===== Source passage =====
Chaos Engineering

Chaos Engineering is the discipline of experimenting on a system in order to build confidence in the system's capability to withstand turbulent conditions in production.

Chaos in practice

Start by defining 'steady state' as some measurable output of a system that indicates normal behavior.
Hypothesize that this steady state will continue in both the control group and the experimental group.
Introduce variables that reflect real world events like servers that crash, hard drives that malfunction, network connections that are severed, etc.
Try to disprove the hypothesis by looking for a difference in steady state between the control group and the experimental group.
=====
Requirements: Pick up the text on chaos engineering after its last line and keep it going. The records aren't needed here.
===== Data provided =====
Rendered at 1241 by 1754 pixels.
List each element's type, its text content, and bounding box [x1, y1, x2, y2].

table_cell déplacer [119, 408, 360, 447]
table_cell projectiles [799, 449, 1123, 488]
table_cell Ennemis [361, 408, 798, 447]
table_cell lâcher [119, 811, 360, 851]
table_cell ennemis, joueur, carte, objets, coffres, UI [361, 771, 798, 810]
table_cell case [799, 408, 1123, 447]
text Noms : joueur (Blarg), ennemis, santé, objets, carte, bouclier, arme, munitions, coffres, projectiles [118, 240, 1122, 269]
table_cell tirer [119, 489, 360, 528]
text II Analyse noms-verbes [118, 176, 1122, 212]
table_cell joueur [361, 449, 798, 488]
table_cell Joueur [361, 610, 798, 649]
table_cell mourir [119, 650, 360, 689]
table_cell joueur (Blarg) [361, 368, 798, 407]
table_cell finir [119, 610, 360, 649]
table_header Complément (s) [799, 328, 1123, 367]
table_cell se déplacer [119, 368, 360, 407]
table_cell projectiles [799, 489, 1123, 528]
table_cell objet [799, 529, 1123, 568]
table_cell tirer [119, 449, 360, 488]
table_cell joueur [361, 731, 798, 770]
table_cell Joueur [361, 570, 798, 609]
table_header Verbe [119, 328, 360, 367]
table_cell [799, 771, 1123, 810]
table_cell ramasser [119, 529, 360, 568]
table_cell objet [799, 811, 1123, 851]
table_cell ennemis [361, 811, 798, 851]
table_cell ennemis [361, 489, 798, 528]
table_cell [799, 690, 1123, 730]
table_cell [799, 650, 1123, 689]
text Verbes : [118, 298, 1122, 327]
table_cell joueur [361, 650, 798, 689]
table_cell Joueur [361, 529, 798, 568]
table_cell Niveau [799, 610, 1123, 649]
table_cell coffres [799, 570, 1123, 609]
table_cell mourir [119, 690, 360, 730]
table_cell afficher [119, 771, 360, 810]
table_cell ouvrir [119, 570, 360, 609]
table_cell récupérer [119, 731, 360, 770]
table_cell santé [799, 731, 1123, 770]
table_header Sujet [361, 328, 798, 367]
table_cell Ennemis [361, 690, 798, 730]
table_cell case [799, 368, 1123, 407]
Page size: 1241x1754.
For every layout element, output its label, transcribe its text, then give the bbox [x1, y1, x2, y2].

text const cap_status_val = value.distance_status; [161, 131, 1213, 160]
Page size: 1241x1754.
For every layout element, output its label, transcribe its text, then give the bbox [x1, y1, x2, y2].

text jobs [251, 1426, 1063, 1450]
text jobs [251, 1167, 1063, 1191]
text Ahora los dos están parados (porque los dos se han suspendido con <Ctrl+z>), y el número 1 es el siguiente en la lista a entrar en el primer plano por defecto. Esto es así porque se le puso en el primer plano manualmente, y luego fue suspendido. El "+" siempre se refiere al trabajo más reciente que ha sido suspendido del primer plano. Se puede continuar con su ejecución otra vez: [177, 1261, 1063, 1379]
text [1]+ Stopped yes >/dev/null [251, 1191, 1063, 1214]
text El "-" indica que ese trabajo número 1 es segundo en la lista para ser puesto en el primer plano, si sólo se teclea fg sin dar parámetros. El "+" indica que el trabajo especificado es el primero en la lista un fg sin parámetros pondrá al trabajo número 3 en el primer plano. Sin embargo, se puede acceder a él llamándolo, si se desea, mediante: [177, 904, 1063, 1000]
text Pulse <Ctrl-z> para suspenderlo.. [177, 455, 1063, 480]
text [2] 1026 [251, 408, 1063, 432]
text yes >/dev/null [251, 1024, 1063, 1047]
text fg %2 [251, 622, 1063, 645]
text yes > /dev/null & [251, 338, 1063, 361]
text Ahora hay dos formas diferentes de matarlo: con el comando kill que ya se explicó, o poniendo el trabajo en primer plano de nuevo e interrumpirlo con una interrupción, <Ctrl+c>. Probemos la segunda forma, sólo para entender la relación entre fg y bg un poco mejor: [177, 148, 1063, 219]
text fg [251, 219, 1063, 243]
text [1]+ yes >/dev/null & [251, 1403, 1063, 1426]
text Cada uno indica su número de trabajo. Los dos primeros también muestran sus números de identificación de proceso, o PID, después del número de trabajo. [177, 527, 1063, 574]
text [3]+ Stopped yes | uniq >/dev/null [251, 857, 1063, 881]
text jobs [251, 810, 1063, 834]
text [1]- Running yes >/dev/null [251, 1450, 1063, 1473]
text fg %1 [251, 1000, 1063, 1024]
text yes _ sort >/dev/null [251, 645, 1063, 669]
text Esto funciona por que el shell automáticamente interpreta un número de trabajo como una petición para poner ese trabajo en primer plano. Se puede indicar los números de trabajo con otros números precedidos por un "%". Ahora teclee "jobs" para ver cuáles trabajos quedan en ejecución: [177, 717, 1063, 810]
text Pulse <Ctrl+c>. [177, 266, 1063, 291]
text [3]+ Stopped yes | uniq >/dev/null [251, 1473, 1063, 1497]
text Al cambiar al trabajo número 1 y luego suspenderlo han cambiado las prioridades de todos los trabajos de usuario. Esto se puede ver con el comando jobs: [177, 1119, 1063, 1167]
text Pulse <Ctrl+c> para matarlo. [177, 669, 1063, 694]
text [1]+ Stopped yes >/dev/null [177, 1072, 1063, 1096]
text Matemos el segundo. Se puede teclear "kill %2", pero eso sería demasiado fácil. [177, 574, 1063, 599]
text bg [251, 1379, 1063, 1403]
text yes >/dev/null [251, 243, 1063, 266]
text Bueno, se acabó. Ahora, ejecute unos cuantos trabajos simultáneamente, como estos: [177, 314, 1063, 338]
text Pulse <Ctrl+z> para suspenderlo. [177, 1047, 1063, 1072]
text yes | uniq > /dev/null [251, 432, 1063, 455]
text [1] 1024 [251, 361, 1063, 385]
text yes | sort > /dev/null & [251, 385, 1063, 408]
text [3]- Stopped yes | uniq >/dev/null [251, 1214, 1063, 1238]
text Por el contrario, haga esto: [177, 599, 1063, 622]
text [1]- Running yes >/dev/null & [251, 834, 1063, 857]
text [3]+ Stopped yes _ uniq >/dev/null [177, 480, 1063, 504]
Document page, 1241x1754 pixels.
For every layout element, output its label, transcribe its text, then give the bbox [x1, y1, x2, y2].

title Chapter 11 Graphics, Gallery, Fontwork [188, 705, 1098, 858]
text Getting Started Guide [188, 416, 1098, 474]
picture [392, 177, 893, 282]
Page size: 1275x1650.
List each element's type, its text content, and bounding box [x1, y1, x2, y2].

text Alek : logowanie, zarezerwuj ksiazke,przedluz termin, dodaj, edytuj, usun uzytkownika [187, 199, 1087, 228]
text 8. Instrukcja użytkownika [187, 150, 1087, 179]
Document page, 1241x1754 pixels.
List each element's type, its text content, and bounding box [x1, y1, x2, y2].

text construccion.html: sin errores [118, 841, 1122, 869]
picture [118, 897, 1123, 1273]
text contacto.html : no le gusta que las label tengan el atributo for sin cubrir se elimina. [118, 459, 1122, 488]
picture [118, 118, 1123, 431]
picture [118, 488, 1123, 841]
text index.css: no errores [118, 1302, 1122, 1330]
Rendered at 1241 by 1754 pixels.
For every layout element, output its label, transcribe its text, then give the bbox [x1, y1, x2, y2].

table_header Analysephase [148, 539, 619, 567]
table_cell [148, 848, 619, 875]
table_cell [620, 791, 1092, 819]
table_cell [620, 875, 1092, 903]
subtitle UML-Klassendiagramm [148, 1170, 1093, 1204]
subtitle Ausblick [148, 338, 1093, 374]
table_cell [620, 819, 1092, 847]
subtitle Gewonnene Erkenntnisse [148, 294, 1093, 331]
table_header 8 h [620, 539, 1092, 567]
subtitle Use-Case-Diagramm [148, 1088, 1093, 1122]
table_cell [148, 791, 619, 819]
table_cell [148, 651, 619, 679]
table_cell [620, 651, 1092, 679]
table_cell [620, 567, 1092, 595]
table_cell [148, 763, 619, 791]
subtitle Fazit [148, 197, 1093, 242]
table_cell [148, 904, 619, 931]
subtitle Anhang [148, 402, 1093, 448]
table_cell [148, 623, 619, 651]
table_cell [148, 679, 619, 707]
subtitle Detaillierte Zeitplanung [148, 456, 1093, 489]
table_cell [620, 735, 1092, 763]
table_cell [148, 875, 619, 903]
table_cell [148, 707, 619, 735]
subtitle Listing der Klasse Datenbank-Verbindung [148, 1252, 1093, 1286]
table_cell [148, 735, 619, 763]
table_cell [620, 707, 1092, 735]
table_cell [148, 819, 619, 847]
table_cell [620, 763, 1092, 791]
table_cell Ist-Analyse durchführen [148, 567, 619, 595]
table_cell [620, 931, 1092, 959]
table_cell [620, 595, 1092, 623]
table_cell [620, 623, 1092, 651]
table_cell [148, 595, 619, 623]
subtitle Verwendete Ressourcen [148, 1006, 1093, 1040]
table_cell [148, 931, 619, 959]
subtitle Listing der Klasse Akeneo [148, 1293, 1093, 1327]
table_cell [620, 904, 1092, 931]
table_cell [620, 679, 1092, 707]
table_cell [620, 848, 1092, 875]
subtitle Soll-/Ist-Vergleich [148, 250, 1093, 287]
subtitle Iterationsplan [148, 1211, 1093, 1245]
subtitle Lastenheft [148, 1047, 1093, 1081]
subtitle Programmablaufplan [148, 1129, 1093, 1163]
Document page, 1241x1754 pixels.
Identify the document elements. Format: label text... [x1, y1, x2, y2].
=====
Result:
Chaos Experiments

Resource Exhaustion - CPU, Memory, I/O
The network is not reliable
Datastore saturation
DNS Unavailability

Fault Injection/Resiliency Tools

Chaos Monkey
Istio
gremlin - Reliability Testing & Chaos Engineering | Gremlin
Powerfulseal - https://github.com/powerfulseal/powerfulseal
Litmus Chaos - https://litmuschaos.io

Chaos Monkey

Chaos Monkey is a resiliency tool that helps applications tolerate random instance failures.

Chaos Monkey randomly terminates virtual machine instances and containers that run inside of your production environment. Exposing engineers to failures more frequently incentivizes them to build resilient services.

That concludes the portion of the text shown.